A nuanced picture of social cohesion
Vaccination programmes are often seen as the paradigmatic case of solidarity. But how do people actually feel about, and experience, solidarity and social cohesion in the country? At the beginning of the COVID-19 crisis in March 2020, 62% felt that social cohesion had increased over the previous week. Since then, this extremely positive assessment has continued to decline with each wave of the survey. Currently, only 14 % perceive a further increase in social cohesion.
This result could mean a stagnation, or a decrease of perceived social cohesion. Evidence from our qualitative partner study indicates that most people still adhere to measures such as wearing face masks or keeping a physical distance to others primarily to protect others and not themselves. At the same time, however, in our own survey, over the last months, fewer and fewer respondents agreed with the statements that “we’re all giving our best to overcome the crisis’, ‘most people agree that mutual support is important’, and ‘we’re working together to protect the most vulnerable’: While roughly two thirds had agreed with these statements in spring 2020, support now lies between 24 and 41%. A reason for this nuanced and partly contradictory picture may be that social cohesion is perceived to have developed differently at different levels, from person-to-person support to solidarity between groups to institutional solidarity.

• _Explore the material_:
A: Retype the social cohesion passage from "A nuanced picture" to "in social cohesion.", inclusive.
B: According to the social cohesion passage, at which levels is social cohesion perceived to have developed differently? List them all.

• _Study material_:
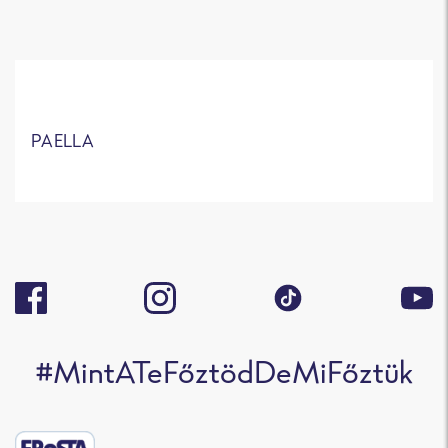
PAELLA
#MintATeFőztödDeMiFőztük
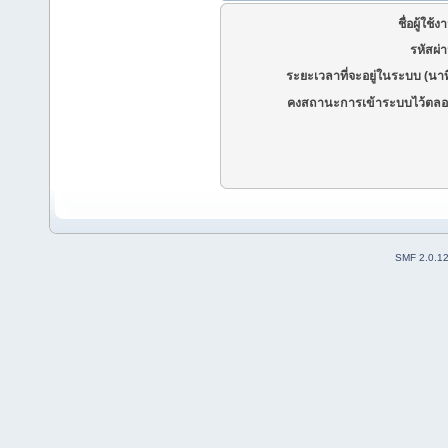
ชื่อผู้ใช้ง
รหัสผ่
ระยะเวลาที่จะอยู่ในระบบ (นาท
คงสถานะการเข้าระบบไว้ตลอ
SMF 2.0.1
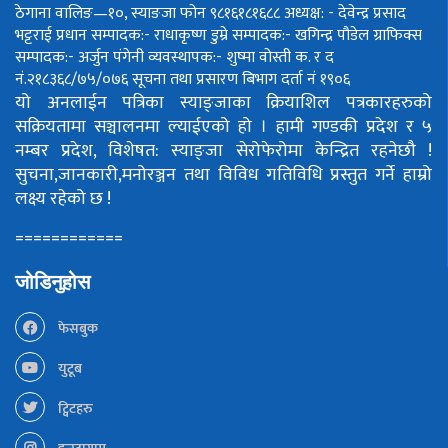
ठेगाना वालिङ—१०, स्याङजा फोन ९८१६१८१६८८
अध्यक्ष: - देवेन्द्र प्रसाद
भट्टराई
प्रधान सम्पादक:- राधाकृष्ण डुम्रे
सम्पादक:- खगिन्द्र पौडेल
ग्राफिक्स
सम्पादक:- अर्जुन पंगेनी
व्यवस्थापक:- शुष्मा वोस्ती
क. र द
नं.२१८३६८/७५/०७६
सूचना तथा प्रसारण बिभाग दर्ता नं १९०६
यो अनलाईन पत्रिका स्याङ्जाका क्रियाशिल पत्रकारहरुको
सक्रियतामा सञ्चालनमा ल्याईएको हो ।
हामी गण्डकी प्रदेश र ५
नम्बर प्रदेश, विशेषत: स्याङ्जा सेरोफेरोमा केन्द्रित रहनेछौ !
सुचना,जानकारी,मनोरञ्जन तथा विविध गतिविधि प्रस्तुत गर्ने हाम्रो
लक्ष्य रहेको छ !
============
जोडिनुहोस
फेसबुक
युटूब
ट्विटहरु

• _Exercise solutions_:
A:
A nuanced picture of social cohesion
Vaccination programmes are often seen as the paradigmatic case of solidarity. But how do people actually feel about, and experience, solidarity and social cohesion in the country? At the beginning of the COVID-19 crisis in March 2020, 62% felt that social cohesion had increased over the previous week. Since then, this extremely positive assessment has continued to decline with each wave of the survey. Currently, only 14 % perceive a further increase in social cohesion.

B:
- Person-to-person support
- Solidarity between groups
- Institutional solidarity